I’m new to RAML (1.0) and I’m having difficulty understanding how tokens can be stored and forwarded to successive requests.

I’ve been able to do this in Swagger 2.0 using the api_key, but can’t figure out whether this feature is available within the API Console.

My requirements are as follows:

Authenticate a user and store the token returned (this is in the response payload):

{
  "user": {
    "id": 1,
    "name": "admin"
  },
  "secret": "asddEYbBGYo33wCUoTof54OUnNHWnYxAZspn2EOwDqDx3wkazCzxE/zT2meK/Ye2il7JGTwwUxFiYpX9YkNrqKA=="
}

Then I’d like to be able to issue an authenticated request to DELETE the token. The token will need to be passed in the header (Authentication-Token)

Now, I can do this manually by pasting in the token that’s returned in the /api/authenticate POST request. Question is, how do I get it into the header of the DELETE request?

Here’s my RAML:

#%RAML 1.0
title: My API
description: |
  The API provides ....
baseUri: http://localhost:29003/api
protocols: [HTTP]
mediaType: application/json

version: 1

securitySchemes:
  - passthrough:
        description: |
            This API supports PassThroughSecurityScheme Authentication.

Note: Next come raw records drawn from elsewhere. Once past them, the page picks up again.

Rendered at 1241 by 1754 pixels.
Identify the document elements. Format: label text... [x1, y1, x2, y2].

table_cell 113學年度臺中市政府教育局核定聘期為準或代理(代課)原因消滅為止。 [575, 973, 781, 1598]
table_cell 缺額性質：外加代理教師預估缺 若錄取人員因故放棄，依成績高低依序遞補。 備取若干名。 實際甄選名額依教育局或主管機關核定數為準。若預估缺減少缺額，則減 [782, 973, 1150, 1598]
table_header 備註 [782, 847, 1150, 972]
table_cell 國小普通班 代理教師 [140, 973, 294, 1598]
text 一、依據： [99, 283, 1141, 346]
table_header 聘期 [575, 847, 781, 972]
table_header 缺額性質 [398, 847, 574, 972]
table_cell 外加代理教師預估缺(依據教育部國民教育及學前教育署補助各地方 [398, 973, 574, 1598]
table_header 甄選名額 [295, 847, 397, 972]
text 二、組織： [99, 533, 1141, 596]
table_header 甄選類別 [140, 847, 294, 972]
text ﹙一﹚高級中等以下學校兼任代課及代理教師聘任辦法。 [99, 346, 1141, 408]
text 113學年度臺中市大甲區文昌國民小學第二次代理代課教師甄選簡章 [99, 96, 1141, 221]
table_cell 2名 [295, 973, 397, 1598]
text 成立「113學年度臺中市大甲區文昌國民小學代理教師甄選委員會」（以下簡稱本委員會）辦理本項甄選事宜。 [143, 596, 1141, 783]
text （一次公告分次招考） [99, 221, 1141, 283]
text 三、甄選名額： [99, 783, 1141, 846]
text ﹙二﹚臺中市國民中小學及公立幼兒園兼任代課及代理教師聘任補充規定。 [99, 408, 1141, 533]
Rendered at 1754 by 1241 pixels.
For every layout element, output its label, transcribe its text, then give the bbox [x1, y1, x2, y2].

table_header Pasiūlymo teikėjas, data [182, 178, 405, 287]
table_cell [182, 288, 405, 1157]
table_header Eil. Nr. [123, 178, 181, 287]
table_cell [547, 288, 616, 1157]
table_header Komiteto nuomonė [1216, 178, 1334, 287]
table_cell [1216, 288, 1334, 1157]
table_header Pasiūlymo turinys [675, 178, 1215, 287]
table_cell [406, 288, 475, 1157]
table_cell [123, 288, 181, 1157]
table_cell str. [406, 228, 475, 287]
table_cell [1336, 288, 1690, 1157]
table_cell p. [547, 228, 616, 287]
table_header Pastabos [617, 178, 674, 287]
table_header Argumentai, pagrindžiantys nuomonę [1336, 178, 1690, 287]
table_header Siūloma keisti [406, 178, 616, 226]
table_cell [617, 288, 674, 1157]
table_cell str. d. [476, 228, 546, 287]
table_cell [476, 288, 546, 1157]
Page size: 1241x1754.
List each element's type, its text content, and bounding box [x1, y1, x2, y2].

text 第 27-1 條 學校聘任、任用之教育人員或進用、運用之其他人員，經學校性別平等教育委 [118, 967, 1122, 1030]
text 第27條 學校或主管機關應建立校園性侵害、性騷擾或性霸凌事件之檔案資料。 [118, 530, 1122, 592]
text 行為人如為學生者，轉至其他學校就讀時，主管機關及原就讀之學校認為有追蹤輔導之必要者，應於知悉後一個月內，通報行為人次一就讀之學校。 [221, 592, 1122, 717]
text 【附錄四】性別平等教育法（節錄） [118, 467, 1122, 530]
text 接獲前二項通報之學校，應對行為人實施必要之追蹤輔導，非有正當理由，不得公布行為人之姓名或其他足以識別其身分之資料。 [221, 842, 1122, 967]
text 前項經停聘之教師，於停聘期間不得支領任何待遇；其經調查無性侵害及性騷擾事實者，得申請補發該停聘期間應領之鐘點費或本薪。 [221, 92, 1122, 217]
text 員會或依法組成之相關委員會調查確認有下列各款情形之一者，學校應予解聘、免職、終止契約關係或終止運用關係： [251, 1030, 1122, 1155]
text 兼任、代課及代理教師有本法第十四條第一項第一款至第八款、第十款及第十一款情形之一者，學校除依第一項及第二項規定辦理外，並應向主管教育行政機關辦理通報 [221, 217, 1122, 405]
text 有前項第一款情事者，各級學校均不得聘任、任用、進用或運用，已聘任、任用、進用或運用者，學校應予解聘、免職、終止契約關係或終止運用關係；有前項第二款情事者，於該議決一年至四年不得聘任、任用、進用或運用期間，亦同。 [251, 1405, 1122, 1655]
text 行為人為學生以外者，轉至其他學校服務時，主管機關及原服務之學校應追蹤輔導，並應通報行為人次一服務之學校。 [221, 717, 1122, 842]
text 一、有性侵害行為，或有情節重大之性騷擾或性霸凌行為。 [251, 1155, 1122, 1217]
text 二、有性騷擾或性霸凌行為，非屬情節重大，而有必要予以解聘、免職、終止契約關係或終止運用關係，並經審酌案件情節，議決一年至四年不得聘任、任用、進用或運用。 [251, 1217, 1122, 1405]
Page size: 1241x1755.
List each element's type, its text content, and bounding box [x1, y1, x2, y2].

        type: Pass Through

        describedBy:
          headers:
            authentication-token:
              type: string
            Content-Type:
              type: string
              default: application/json
          responses:
            401:
              description: |
                Bad Token.
            403:
              description: |
                Bad authentication request.

/authenticate:
  post:
    description: Authenticate a User

    body:
      application/json:
        properties:
          roles:
            type: string[]
            required: true
            uniqueItems: true
            minItems: 1
          username:
            type: string
            default: admin
          password:
            type: string
            default: admin

  delete:
    description: |
      Deletes the token specified in the authenication-token header
    securedBy: passthrough
    headers:
      Content-Type:
      Authentication-Token:
    responses:
      200:
        description: |
          Success

UPDATE: I’ve now seen that once you’ve pasted in the authentication token (acquired from /api/authenticate POST) to an authenticated query it retains that value so you don’t have to enter it in other authenticated queries. That’s seems to be good enough for my case. However, if there’s a way to set the Authentication-Token following a successful authentication call then I’d be interested to read the details on this.